Cranston
Cranston schools will appeal dismissal of Caruolo suit
01:00 AM EDT on Wednesday, August 27, 2008
CRANSTON –– School Committee Chairman Michael A. Traficante said yesterday he expects the committee to appeal a Superior Court decision rejecting the schools’ $4.5-million lawsuit against City Hall.
But at least two members of the committee said it might be time to give up the legal fight for a boost in local education aid and begin the painful process of cutting school programs.
“I don’t think I’m in favor of an appeal,” said Andrea M. Iannazzi. “I think the dispute has gone on long enough.”
Steve Stycos echoed Iannazzi’s comments, though both said they would remain open to an appeal to the state Supreme Court.
The panel is scheduled to meet tomorrow night and is expected to discuss the matter in closed session.
School officials filed the lawsuit, known as a Caruolo action, in May. In it, they contended that the $125.3 million the City Council appropriated for the district in the 2007-2008 fiscal year was not enough to adequately run the schools.
Judge Judith C. Savage rejected the lawsuit in a sharply worded ruling Monday, finding the district had “blatantly failed to comply” with a number of legal prerequisites to filing the Caruolo action and criticizing the district’s financial management.
The ruling leaves a hole in the district budget that could range from $4.1 million to $9 million, depending on the outcome of a detailed audit of district finances and programs.
That reality has district officials weighing cuts they had put off for months in the hopes of a legal victory.
“It’s going to be devastating for 11,000 schoolchildren,” Traficante said.
School Committee members said they are already weighing mid-year cuts to middle school sports and an increase in the number of students who would have to walk to school.
They said they could also leave empty about six vacancies spread among elementary guidance counselors, social workers, school psychologists and speech pathologists.
That move would save the district some $600,000, according to Raymond L. Votto Jr., the district’s chief operating officer.
Traficante talked of mid-year layoffs or furloughs for non-certified employees such as bus drivers or secretaries. And he said the cash-strapped district will ask its labor unions for money-saving concessions –– even though it has little to offer in return.
Stycos said the district should also consider charging a charter school, the New England Laborers’/Cranston Public Schools Construction Career Academy, for a series of in-kind services.
Committee members said they could not chop a popular enrichment program for gifted students in the middle of the school year because they were past a statutory deadline to warn teachers of possible layoffs.

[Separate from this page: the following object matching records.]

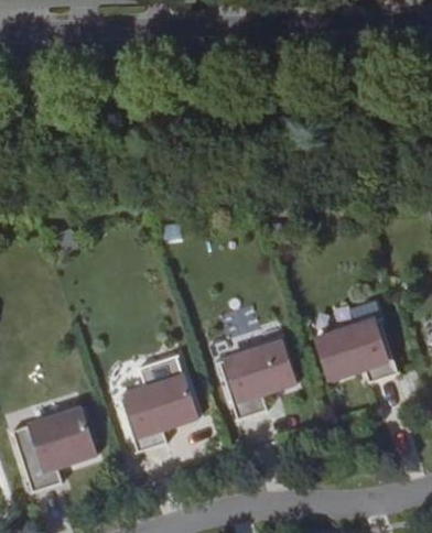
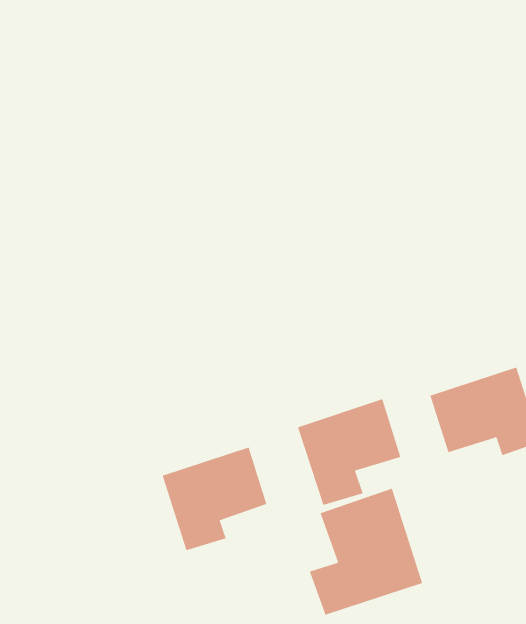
building: none -> [309,488,423,616]
building: [13,406,96,490] -> none

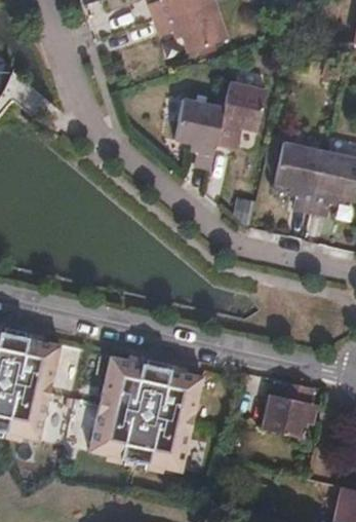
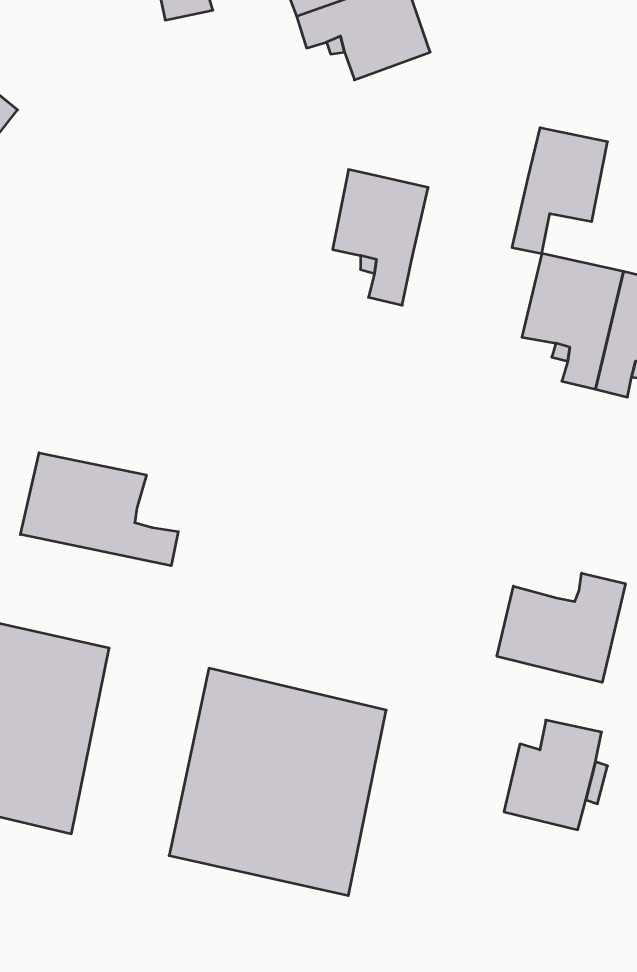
building: [215,81,265,146] -> [512,128,608,253]
building: none -> [20,453,178,566]
building: none -> [497,573,625,682]

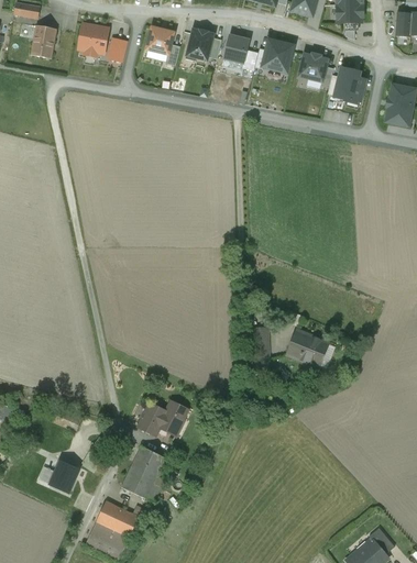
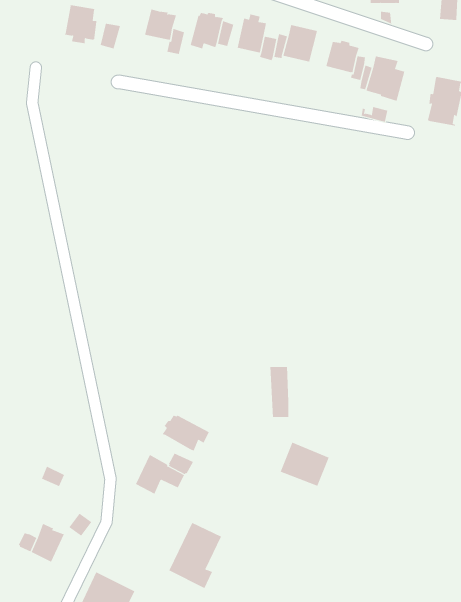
building: [32,25,56,58] -> none
building: [287,329,329,366] -> [280,442,330,486]
building: none -> [162,415,209,451]
building: [122,445,167,501] -> [168,522,222,589]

But the program, the Enrichment Project in Cranston (EPIC), could be on the chopping block for the 2009-10 school year.
Committee members acknowledged that all these cuts would probably not amount to the sort of savings the district would have to effect if the Caruolo ruling stands.
And even those who said they were reluctant to pursue an appeal disputed portions of Savage’s decision.
For instance, the judge blasted the schools for filing their lawsuit in May, just a month before the end of the fiscal year.
She even suggested the district had waited until its money had all but run out in a bid to force a court award for more cash.
The schools, she wrote, should have been doing more to contain costs and less to prepare a lawsuit.
Stycos said he was part of a minority faction on the School Committee that pushed for more cuts before the 2007-08 fiscal year began.
But he said the judge’s assertion that the schools did not do much to cut costs once the school year began was “fair.”
Still, Stycos said there was no calculated attempt to delay the Caruolo filing until late in the fiscal year.
“I don’t think there was a conscious effort to, ‘Oh, let’s put this off,’ ” he said.
Iannazzi agreed. And she argued that the delays came because the schools were trying to work out a settlement with the city –– led on by a mayor who kept suggesting he would come up with the money for an agreement.
Mayor Michael T. Napolitano said he discussed a settlement, but made it clear that he would provide the cash only if the schools proved they were entitled to the money. The district never made the case, he said.
Iannazzi added that the committee made all its decisions based on the advice of financial consultants and lawyers.
District lawyers, who are scheduled to meet with administrators and financial consultants this morning to discuss the schools’ next steps, did not return calls for comment yesterday.